Upon arrival in Kabaw, Chief Tamurakpa took pity on Thoibi and kept her as a guest in his house. She befriended Changning Kanbi, the chief's daughter. However, jealous women in Kabaw persuaded Changning to treat Thoibi as a servant, sending her to catch fish and gather firewood. Despite these hardships, Thoibi constantly dreamt of Khamba.

God Thangjing, the national deity of Moirang, took pity on her. When Chief Tamurakpa learned of the harsh treatment from his own daughter, he asked all the women to weave a cloth each. Changning called Thoibi a wayward child because she refused to marry Kongyamba, whom Changning considered a worthy match. Angered by his daughter's words, Tamurakpa intended to punish her, but Thoibi stopped him.

Thoibi and Changning wove their respective cloths. Changning, jealous, tore holes in Thoibi's cloth at night using a porcupine quill. Thoibi intelligently mended the cloth, making it more beautiful. Tamurakpa admired Thoibi's cloth and discarded his own daughter's work.
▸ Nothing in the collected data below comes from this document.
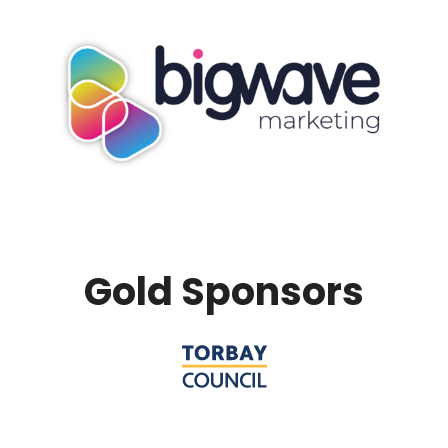
Gold Sponsors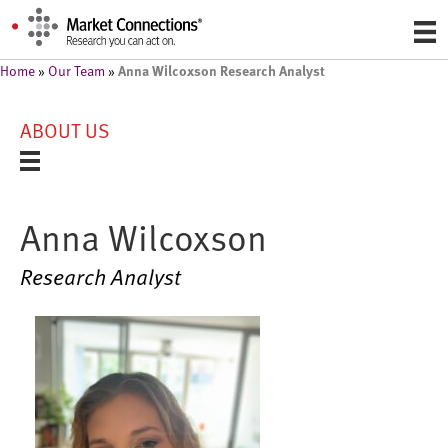
Anna Wilcoxson Research Analyst
Home
»
Our Team
»
ABOUT US
Anna Wilcoxson
Research Analyst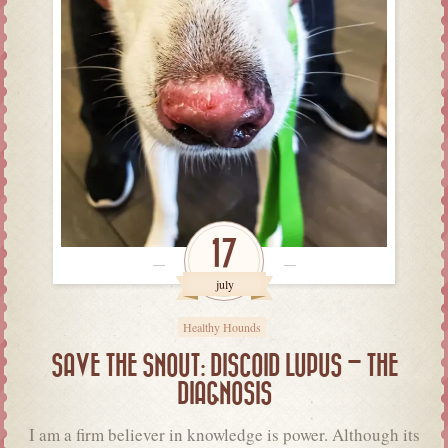
17
july
Healthy Hounds
SAVE THE SNOUT: DISCOID LUPUS – THE
DIAGNOSIS
I am a firm believer in knowledge is power. Although its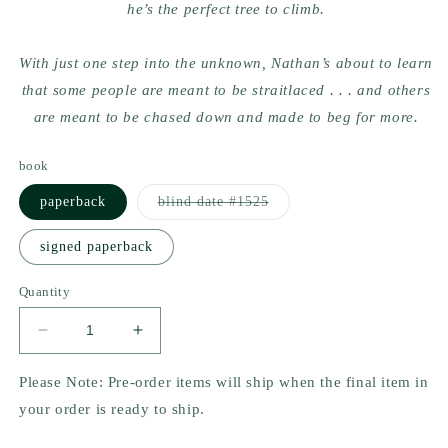
he’s the perfect tree to climb.
With just one step into the unknown, Nathan’s about to learn
that some people are meant to be straitlaced . . . and others
are meant to be chased down and made to beg for more.
book
Variant
paperback
blind date #1525
sold
out
or
signed paperback
unavailable
Quantity
Decrease
Increase
quantity
quantity
for
for
Please Note: Pre-order items will ship when the final item in
Axes
Axes
your order is ready to ship.
&amp;
&amp;
O&#39;s
O&#39;s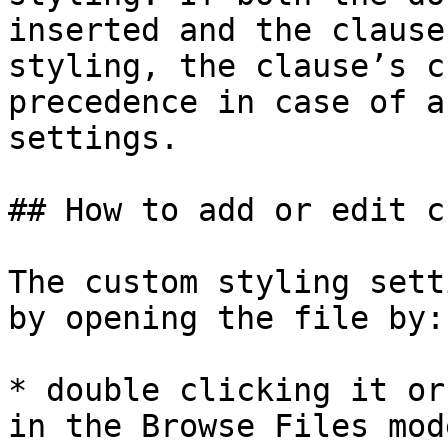
inserted and the clause
styling, the clause’s c
precedence in case of a
settings.

## How to add or edit c
The custom styling sett
by opening the file by:

* double clicking it or
in the Browse Files mode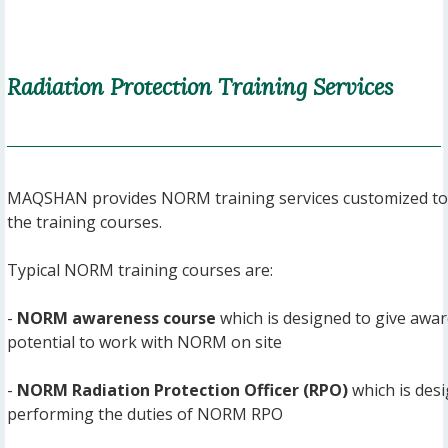
Radiation Protection Training Services
MAQSHAN provides NORM training services customized to t
the training courses.
Typical NORM training courses are:
-
NORM awareness course
which is designed to give awar
potential to work with NORM on site
-
NORM Radiation Protection Officer (RPO)
which is desi
performing the duties of NORM RPO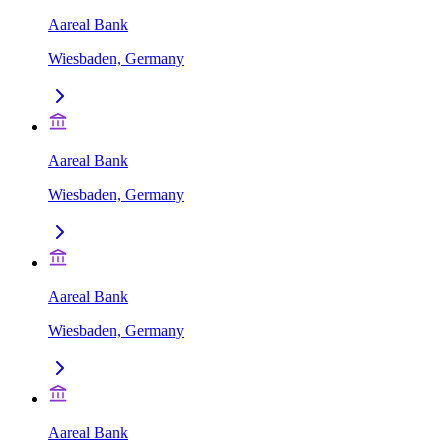
Aareal Bank
Wiesbaden, Germany
Aareal Bank
Wiesbaden, Germany
Aareal Bank
Wiesbaden, Germany
Aareal Bank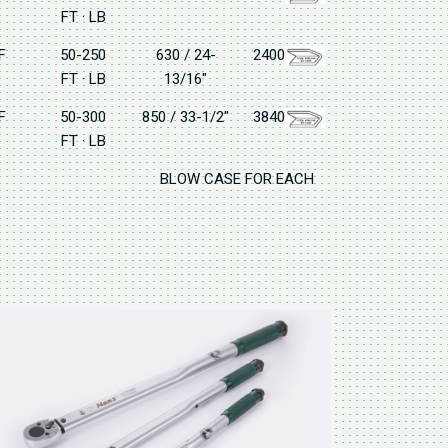
FT · LB
F
50-250
630 / 24-
2400
FT · LB
13/16"
F
50-300
850 / 33-1/2"
3840
FT · LB
BLOW CASE FOR EACH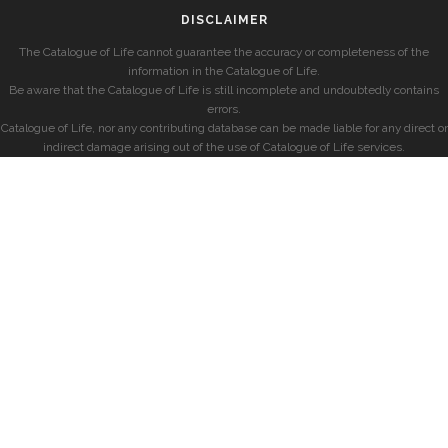
DISCLAIMER
The Catalogue of Life cannot guarantee the accuracy or completeness of the
information in the Catalogue of Life.
Be aware that the Catalogue of Life is still incomplete and undoubtedly contains
errors.
Catalogue of Life, nor any contributing database can be made liable for any direct or
indirect damage arising out of the use of Catalogue of Life services.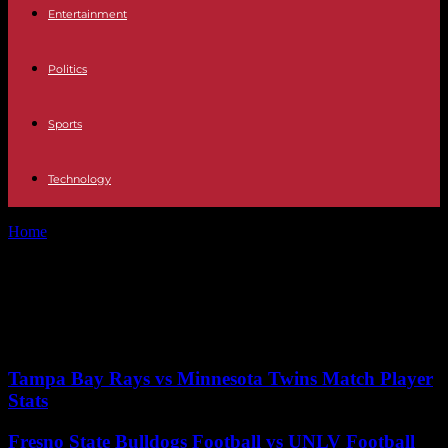
Entertainment
Politics
Sports
Technology
Home
Tags
April 2024
Tag: April 2024
No posts to display
Tampa Bay Rays vs Minnesota Twins Match Player
Stats
Fresno State Bulldogs Football vs UNLV Football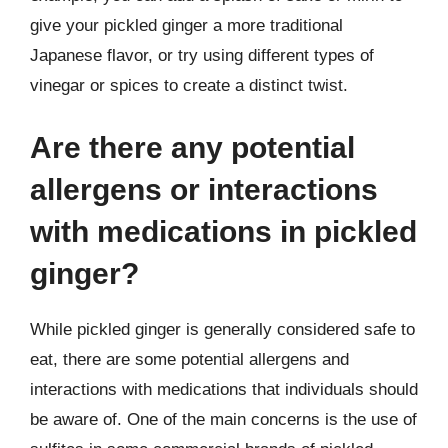
give your pickled ginger a more traditional
Japanese flavor, or try using different types of
vinegar or spices to create a distinct twist.
Are there any potential
allergens or interactions
with medications in pickled
ginger?
While pickled ginger is generally considered safe to
eat, there are some potential allergens and
interactions with medications that individuals should
be aware of. One of the main concerns is the use of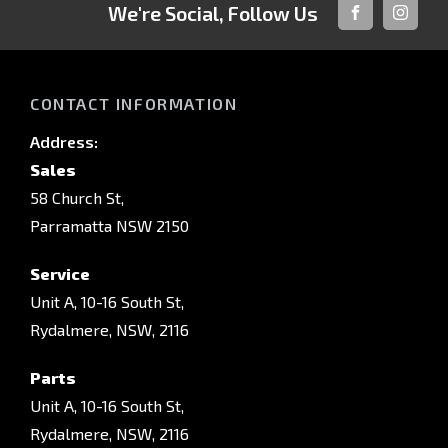
We're Social, Follow Us
FACEBOOK
INSTAG
CONTACT INFORMATION
Address:
Sales
58 Church St,
Parramatta NSW 2150
Service
Unit A, 10-16 South St,
Rydalmere, NSW, 2116
Parts
Unit A, 10-16 South St,
Rydalmere, NSW, 2116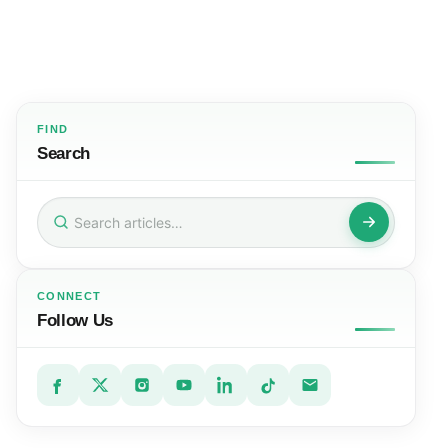
FIND
Search
Search
for:
CONNECT
Follow Us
== Signs of home and return ==

While working at the loom, Thoibi noticed ashes carried by the wind, reminding her of Moirang. She wept for Khamba and her homeland. God Thangjing softened the hearts of those in power and sent men to bring her back. Meanwhile, Kongyamba was secretly instructed by crown prince to forcibly elope her during the return journey.

Before leaving, Thoibi prayed to the patron deity of Kabaw, thanked Chief Tamurakpa for his hospitality, and paid respect to the stone marking her chastity. She also saw the staff planted earlier, which had blossomed into a leafy tree.